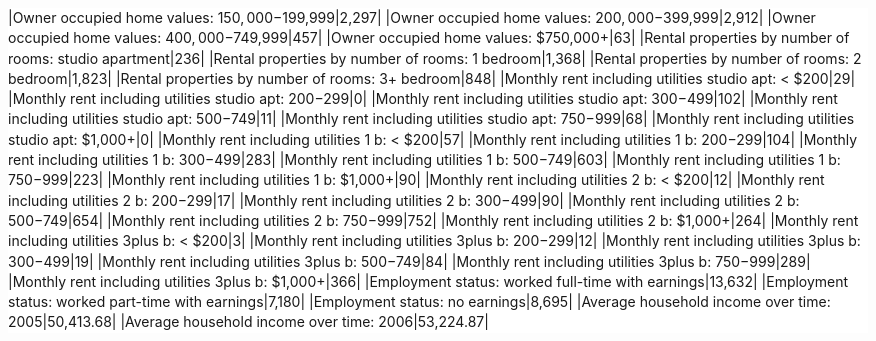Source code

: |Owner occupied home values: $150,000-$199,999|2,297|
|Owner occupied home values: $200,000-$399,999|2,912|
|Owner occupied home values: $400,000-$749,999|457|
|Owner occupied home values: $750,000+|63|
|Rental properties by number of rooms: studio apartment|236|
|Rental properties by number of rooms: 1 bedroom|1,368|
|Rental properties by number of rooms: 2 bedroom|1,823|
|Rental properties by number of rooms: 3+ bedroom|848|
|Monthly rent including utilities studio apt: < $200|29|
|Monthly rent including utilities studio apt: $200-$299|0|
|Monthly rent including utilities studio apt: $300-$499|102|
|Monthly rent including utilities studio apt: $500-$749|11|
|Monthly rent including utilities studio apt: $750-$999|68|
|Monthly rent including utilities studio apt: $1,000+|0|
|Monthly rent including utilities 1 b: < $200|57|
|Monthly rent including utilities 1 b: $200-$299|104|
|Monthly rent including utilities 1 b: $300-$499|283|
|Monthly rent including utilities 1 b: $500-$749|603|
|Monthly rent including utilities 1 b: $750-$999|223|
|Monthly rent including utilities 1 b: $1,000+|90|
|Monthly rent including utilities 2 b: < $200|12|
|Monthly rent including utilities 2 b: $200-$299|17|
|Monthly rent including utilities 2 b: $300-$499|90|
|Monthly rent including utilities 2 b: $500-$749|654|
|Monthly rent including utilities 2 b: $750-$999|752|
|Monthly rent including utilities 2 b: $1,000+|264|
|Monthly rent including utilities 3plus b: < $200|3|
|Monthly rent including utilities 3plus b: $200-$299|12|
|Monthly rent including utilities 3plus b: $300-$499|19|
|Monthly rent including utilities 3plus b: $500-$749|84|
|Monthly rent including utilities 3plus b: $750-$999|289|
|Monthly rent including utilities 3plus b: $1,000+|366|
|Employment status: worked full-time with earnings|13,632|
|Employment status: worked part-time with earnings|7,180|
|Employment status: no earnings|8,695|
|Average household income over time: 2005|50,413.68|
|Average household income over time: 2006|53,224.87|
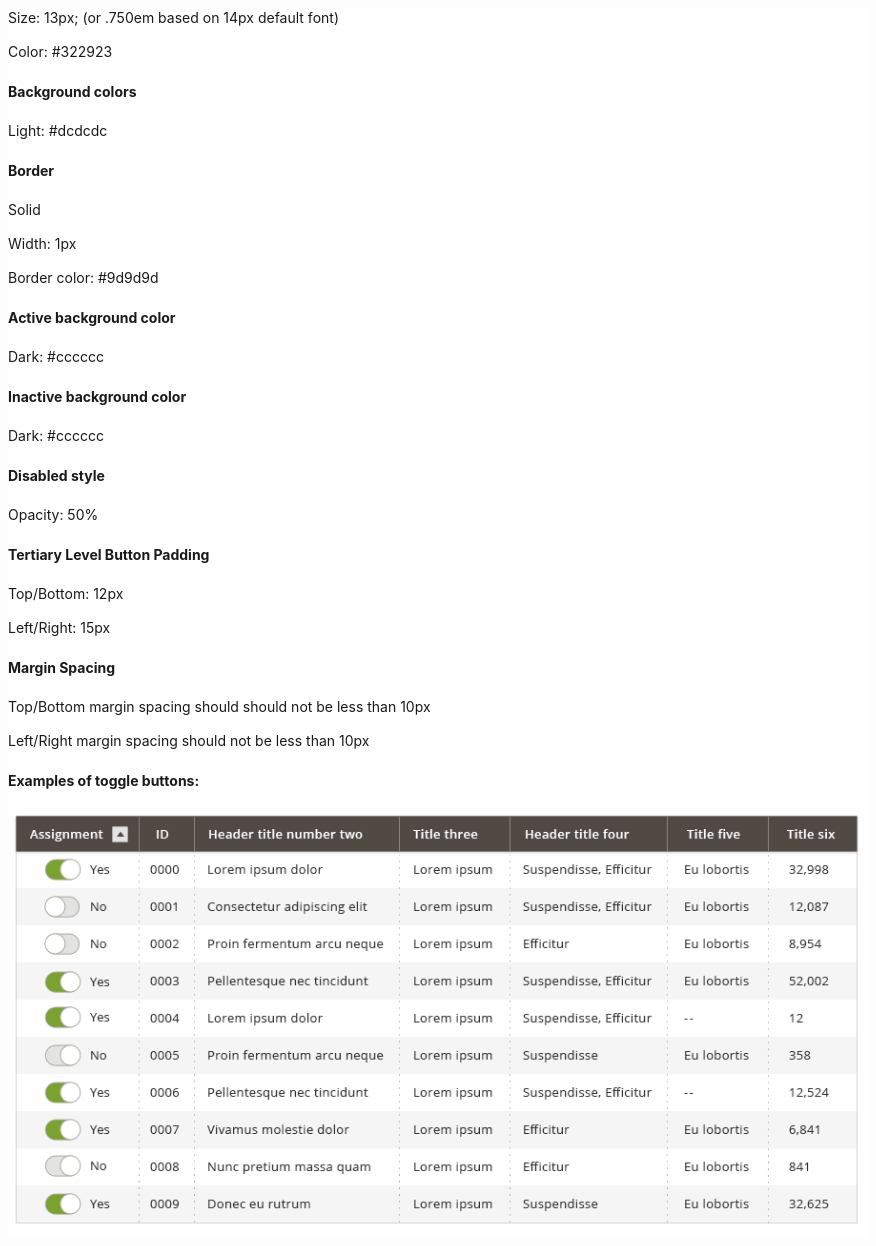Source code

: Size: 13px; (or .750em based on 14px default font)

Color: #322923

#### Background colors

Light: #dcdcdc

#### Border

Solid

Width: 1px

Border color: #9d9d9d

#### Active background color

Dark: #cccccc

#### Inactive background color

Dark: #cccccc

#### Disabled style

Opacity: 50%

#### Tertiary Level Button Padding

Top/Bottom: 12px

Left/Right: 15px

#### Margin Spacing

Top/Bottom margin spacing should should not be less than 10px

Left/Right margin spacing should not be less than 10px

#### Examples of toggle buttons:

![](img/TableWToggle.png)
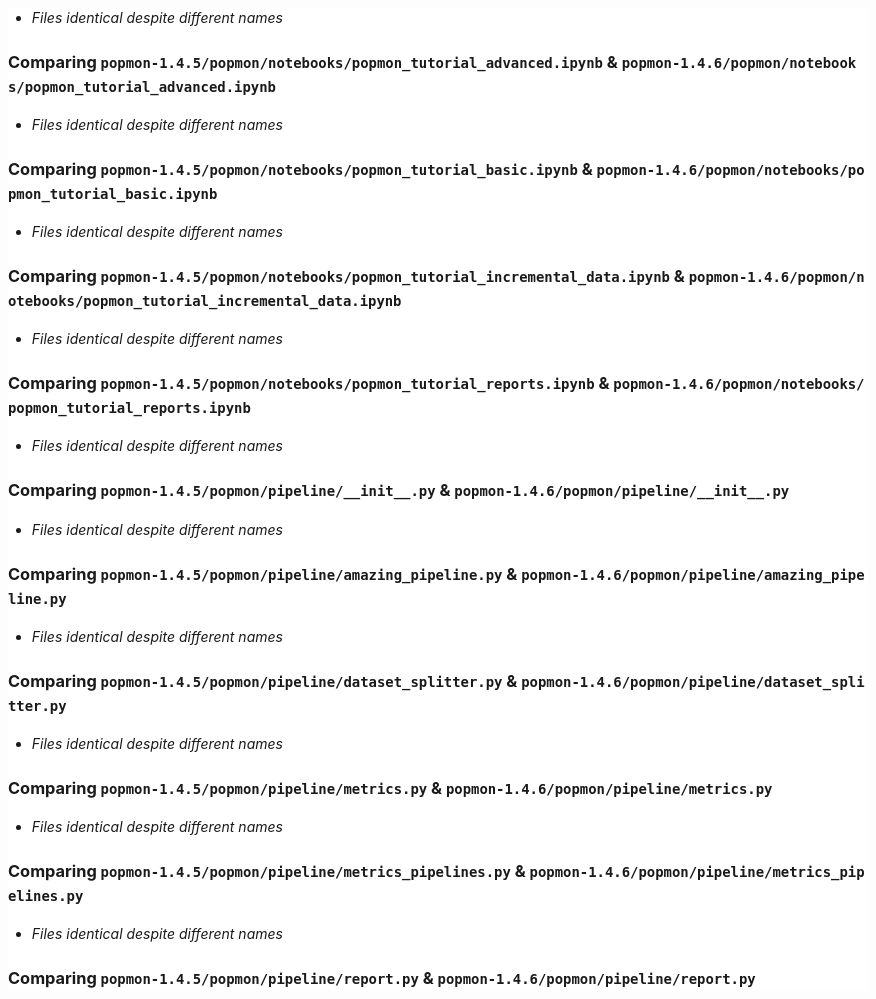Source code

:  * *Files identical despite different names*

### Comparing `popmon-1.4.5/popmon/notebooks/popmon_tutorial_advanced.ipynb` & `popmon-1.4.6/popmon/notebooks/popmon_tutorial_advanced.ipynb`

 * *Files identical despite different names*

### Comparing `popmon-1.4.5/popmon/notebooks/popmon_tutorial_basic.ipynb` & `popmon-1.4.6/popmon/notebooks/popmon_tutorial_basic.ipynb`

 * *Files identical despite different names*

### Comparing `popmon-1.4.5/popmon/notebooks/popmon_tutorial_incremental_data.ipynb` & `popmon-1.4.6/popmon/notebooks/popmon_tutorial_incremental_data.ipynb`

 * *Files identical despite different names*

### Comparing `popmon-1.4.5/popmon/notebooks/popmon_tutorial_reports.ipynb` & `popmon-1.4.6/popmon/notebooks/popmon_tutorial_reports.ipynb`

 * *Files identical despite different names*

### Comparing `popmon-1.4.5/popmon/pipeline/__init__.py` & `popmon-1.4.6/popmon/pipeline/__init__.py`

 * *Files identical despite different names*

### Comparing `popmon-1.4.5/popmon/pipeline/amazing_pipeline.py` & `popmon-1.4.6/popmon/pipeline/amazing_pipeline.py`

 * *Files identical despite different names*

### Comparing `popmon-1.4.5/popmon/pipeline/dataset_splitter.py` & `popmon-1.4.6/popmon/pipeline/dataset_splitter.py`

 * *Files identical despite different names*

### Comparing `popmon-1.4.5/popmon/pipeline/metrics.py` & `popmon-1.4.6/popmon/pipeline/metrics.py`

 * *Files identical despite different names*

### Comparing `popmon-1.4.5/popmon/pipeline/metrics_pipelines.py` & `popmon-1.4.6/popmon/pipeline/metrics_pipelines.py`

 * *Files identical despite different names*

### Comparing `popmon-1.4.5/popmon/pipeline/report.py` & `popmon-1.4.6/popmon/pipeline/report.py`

- TASK
Copy out every line above that contains the word "rooms", matching its case exactly.

- TASK ANSWER
|Rental properties by number of rooms: studio apartment|236|
|Rental properties by number of rooms: 1 bedroom|1,368|
|Rental properties by number of rooms: 2 bedroom|1,823|
|Rental properties by number of rooms: 3+ bedroom|848|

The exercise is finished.